5. Returns JSON summary for orchestration

---

## Key Features

✓ **Complete Job Coverage**: Analyzes all workspace jobs  
✓ **Configurable Lookback**: 7, 30, 60, or 90 day analysis periods  
✓ **Success Rate Tracking**: Per-job success/failure rates  
✓ **Execution Time Analysis**: Trends, anomalies, SLA violations  
✓ **Failure Pattern Detection**: Categorizes and analyzes failures  
✓ **Problem Job Identification**: High failure rate, slow execution  
✓ **Health Scoring**: 0-100 weighted health score  
✓ **Actionable Recommendations**: Prioritized by severity  
✓ **Historical Tracking**: Delta table with trend analysis  
✓ **Excel Reports**: Multi-sheet workbooks with analysis  
✓ **Interactive Visualizations**: Charts and graphs  
✓ **Parallel Processing**: Fast execution with ThreadPoolExecutor  
✓ **Retry Logic**: Resilient API calls with exponential backoff  
✓ **Job Mode Support**: Automated scheduled execution  
✓ **Serverless Optimized**: Compute-aware optimizations  
✓ **Owner Tracking**: Identifies orphaned jobs  
✓ **Schedule Analysis**: Detects overlapping jobs  
✓ **Configuration Validation**: Validates all parameters  
✓ **Comprehensive Error Handling**: Graceful degradation

In [0]:
%pip install openpyxl --quiet

In [0]:
# ============================================================================
# IMPORTS
# ============================================================================

# Standard library
import time
import os
from datetime import datetime, timedelta
from concurrent.futures import ThreadPoolExecutor, as_completed

# Third-party
import pandas as pd
import pytz

# Databricks SDK
from databricks.sdk import WorkspaceClient
from databricks.sdk.errors import NotFound, PermissionDenied

# PySpark
from pyspark.sql import functions as F
from pyspark.sql.types import StructType, StructField, StringType, IntegerType, LongType, TimestampType, DoubleType

# ============================================================================
# JOB MODE DETECTION (MUST BE FIRST)
# ============================================================================

try:
    dbutils.notebook.entry_point.getDbutils().notebook().getContext().currentRunId().isDefined()
    is_job_mode = True
except:
    is_job_mode = False

# ============================================================================
# SERVERLESS DETECTION
# ============================================================================

try:
    test_df = spark.range(1)
    test_df.cache()
    test_df.count()
    test_df.unpersist()
    is_serverless = False
except Exception as e:
    if 'PERSIST' in str(e).upper() or 'CACHE' in str(e).upper():
        is_serverless = True
    else:
        is_serverless = False

# ============================================================================
# TIMEZONE CONFIGURATION
# ============================================================================

TIMEZONE = 'America/New_York'
eastern = pytz.timezone(TIMEZONE)

A series of records
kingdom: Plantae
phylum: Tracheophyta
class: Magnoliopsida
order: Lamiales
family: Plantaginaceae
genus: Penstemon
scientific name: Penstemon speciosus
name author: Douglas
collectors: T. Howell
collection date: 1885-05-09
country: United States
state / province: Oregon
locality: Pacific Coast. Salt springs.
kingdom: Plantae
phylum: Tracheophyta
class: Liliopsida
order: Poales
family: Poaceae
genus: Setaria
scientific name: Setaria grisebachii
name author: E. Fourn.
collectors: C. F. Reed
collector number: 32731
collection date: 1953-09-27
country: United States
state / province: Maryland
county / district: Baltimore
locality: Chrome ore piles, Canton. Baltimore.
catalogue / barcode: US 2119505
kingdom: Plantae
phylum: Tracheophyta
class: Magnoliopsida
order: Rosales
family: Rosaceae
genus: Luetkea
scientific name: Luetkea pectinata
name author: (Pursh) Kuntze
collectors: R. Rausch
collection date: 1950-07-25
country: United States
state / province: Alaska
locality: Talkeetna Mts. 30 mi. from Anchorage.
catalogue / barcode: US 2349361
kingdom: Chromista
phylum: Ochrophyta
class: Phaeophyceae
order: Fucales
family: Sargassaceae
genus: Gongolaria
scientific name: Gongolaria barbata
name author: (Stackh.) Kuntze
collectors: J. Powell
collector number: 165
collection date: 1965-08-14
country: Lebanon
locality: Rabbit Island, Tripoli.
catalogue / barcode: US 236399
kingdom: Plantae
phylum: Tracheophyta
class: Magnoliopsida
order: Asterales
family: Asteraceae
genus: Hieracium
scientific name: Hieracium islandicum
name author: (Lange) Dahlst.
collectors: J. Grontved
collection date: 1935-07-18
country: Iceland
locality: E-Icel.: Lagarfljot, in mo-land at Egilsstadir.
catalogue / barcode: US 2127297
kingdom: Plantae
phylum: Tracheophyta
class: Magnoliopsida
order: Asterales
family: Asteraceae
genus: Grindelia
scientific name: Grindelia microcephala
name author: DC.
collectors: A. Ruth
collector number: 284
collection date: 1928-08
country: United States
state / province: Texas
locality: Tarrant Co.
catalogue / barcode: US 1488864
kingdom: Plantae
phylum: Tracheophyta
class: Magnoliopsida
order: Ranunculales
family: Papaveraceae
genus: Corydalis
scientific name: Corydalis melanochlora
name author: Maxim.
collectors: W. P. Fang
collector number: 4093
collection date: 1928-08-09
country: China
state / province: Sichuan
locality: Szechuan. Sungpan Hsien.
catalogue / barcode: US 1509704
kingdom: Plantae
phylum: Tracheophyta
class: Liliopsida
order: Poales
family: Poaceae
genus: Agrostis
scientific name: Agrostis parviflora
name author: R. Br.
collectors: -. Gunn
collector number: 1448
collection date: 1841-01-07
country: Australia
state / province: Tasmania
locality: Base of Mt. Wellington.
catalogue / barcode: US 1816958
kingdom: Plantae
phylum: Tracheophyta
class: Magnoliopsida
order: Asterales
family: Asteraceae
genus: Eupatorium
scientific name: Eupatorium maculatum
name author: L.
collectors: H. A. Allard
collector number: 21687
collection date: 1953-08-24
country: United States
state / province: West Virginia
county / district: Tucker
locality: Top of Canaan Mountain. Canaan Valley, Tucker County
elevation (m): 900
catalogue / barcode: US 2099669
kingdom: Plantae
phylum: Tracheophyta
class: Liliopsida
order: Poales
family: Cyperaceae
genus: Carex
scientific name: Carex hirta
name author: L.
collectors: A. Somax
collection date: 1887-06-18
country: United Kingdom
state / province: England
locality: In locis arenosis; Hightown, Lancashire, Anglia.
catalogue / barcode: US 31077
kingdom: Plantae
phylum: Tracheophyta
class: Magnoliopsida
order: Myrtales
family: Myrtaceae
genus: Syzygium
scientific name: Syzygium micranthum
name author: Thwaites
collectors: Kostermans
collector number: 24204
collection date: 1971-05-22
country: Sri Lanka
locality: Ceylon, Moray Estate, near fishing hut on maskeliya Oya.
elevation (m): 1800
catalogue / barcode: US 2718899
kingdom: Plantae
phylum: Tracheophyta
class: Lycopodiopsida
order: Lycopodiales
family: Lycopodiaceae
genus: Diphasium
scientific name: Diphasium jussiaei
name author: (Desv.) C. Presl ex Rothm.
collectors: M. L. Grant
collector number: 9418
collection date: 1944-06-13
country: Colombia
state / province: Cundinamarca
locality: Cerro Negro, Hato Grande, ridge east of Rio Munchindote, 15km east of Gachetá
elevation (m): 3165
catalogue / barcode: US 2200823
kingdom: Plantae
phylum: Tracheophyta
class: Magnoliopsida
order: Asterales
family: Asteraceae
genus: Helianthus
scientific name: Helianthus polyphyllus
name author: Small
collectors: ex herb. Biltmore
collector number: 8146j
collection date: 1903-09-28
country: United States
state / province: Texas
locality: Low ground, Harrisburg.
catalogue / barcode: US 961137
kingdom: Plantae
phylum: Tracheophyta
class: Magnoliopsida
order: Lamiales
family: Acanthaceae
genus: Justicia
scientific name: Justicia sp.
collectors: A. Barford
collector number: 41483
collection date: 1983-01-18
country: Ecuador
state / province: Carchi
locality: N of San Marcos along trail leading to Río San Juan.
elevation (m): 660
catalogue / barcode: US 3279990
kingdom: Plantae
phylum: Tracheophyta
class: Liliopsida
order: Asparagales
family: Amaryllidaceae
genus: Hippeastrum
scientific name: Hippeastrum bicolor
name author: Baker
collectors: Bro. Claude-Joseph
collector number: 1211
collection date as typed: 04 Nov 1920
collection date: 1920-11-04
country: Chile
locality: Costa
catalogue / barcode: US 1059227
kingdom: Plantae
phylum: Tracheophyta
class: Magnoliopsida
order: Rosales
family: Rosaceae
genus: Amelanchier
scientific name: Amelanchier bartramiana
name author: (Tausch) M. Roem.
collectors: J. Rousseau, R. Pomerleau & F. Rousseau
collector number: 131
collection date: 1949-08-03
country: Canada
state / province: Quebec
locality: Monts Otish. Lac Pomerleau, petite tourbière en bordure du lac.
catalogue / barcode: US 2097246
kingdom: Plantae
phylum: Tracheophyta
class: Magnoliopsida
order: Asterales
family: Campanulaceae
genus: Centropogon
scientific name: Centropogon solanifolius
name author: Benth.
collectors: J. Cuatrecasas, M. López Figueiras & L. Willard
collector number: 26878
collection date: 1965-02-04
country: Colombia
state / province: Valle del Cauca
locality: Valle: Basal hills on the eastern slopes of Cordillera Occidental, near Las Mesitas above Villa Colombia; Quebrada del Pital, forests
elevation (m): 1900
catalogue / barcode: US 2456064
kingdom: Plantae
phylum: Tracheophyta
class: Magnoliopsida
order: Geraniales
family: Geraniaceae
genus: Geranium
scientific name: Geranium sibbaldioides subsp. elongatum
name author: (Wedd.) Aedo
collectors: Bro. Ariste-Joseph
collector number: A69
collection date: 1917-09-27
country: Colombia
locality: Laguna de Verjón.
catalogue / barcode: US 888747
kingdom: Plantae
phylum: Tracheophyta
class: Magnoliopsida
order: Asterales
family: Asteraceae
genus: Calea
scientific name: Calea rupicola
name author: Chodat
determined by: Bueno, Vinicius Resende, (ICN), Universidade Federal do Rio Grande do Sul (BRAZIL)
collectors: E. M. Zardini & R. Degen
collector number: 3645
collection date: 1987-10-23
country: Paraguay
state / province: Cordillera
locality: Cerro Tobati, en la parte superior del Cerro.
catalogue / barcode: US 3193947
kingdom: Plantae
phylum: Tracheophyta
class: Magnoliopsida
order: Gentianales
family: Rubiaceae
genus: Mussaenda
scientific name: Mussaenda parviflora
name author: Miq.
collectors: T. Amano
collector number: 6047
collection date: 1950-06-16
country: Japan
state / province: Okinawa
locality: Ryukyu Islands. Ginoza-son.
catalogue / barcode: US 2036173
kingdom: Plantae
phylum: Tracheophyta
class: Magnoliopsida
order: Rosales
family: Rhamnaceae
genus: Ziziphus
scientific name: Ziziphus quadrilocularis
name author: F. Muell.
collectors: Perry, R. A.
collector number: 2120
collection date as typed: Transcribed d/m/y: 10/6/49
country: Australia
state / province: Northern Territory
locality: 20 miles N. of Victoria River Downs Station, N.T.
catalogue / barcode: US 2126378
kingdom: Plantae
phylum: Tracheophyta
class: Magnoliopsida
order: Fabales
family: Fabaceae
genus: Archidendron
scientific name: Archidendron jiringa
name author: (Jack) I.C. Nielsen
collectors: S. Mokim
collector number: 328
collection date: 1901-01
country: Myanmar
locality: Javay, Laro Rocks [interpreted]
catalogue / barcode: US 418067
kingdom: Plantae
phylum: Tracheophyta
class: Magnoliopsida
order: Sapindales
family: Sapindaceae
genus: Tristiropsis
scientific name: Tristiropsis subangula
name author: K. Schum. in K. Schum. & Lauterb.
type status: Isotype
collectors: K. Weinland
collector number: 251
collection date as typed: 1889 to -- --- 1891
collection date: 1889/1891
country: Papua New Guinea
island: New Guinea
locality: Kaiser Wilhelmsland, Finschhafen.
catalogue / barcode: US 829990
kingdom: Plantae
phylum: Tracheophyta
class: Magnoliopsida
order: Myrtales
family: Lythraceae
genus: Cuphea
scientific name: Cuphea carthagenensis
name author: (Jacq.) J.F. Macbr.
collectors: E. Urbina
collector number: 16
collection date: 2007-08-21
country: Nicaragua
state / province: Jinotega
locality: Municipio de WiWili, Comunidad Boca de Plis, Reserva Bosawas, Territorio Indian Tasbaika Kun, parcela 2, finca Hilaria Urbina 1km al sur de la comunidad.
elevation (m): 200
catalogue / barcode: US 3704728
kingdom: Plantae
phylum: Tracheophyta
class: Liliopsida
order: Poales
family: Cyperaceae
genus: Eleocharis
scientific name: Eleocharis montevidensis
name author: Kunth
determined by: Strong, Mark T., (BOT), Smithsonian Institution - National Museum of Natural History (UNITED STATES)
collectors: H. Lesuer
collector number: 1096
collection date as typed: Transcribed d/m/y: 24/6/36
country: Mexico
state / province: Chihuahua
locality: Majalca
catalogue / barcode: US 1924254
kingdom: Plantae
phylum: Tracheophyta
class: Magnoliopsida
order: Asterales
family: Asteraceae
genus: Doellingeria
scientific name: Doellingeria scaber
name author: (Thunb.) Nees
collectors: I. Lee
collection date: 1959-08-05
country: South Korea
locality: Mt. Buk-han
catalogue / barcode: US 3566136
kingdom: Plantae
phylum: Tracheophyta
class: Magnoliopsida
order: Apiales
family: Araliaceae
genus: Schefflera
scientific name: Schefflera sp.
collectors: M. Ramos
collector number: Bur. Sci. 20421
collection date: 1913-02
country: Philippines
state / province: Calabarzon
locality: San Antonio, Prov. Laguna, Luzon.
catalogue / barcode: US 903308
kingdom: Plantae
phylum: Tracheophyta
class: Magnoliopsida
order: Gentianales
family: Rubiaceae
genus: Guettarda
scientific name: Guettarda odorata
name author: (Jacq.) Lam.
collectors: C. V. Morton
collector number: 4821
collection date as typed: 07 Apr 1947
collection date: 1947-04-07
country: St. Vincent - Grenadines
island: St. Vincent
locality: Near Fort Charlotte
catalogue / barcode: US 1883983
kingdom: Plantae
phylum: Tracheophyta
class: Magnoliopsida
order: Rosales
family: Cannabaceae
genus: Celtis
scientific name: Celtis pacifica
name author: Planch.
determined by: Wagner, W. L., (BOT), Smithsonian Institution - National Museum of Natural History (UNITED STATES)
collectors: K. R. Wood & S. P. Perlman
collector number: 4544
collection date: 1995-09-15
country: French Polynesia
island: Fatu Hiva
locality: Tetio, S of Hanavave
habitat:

- Things to do:
1/ Could you reproduce everything in the job-analysis notebook from "is_job_mode = True" down to "test_df.unpersist()"?
2/ Could you transcribe the records above, from the line containing "catalogue / barcode: US 888747" down to the line containing "order: Sapindales", including both of those lines?

- Task-by-task results:
1/
is_job_mode = True
except:
    is_job_mode = False

# ============================================================================
# SERVERLESS DETECTION
# ============================================================================

try:
    test_df = spark.range(1)
    test_df.cache()
    test_df.count()
    test_df.unpersist()

2/
catalogue / barcode: US 888747
kingdom: Plantae
phylum: Tracheophyta
class: Magnoliopsida
order: Asterales
family: Asteraceae
genus: Calea
scientific name: Calea rupicola
name author: Chodat
determined by: Bueno, Vinicius Resende, (ICN), Universidade Federal do Rio Grande do Sul (BRAZIL)
collectors: E. M. Zardini & R. Degen
collector number: 3645
collection date: 1987-10-23
country: Paraguay
state / province: Cordillera
locality: Cerro Tobati, en la parte superior del Cerro.
catalogue / barcode: US 3193947
kingdom: Plantae
phylum: Tracheophyta
class: Magnoliopsida
order: Gentianales
family: Rubiaceae
genus: Mussaenda
scientific name: Mussaenda parviflora
name author: Miq.
collectors: T. Amano
collector number: 6047
collection date: 1950-06-16
country: Japan
state / province: Okinawa
locality: Ryukyu Islands. Ginoza-son.
catalogue / barcode: US 2036173
kingdom: Plantae
phylum: Tracheophyta
class: Magnoliopsida
order: Rosales
family: Rhamnaceae
genus: Ziziphus
scientific name: Ziziphus quadrilocularis
name author: F. Muell.
collectors: Perry, R. A.
collector number: 2120
collection date as typed: Transcribed d/m/y: 10/6/49
country: Australia
state / province: Northern Territory
locality: 20 miles N. of Victoria River Downs Station, N.T.
catalogue / barcode: US 2126378
kingdom: Plantae
phylum: Tracheophyta
class: Magnoliopsida
order: Fabales
family: Fabaceae
genus: Archidendron
scientific name: Archidendron jiringa
name author: (Jack) I.C. Nielsen
collectors: S. Mokim
collector number: 328
collection date: 1901-01
country: Myanmar
locality: Javay, Laro Rocks [interpreted]
catalogue / barcode: US 418067
kingdom: Plantae
phylum: Tracheophyta
class: Magnoliopsida
order: Sapindales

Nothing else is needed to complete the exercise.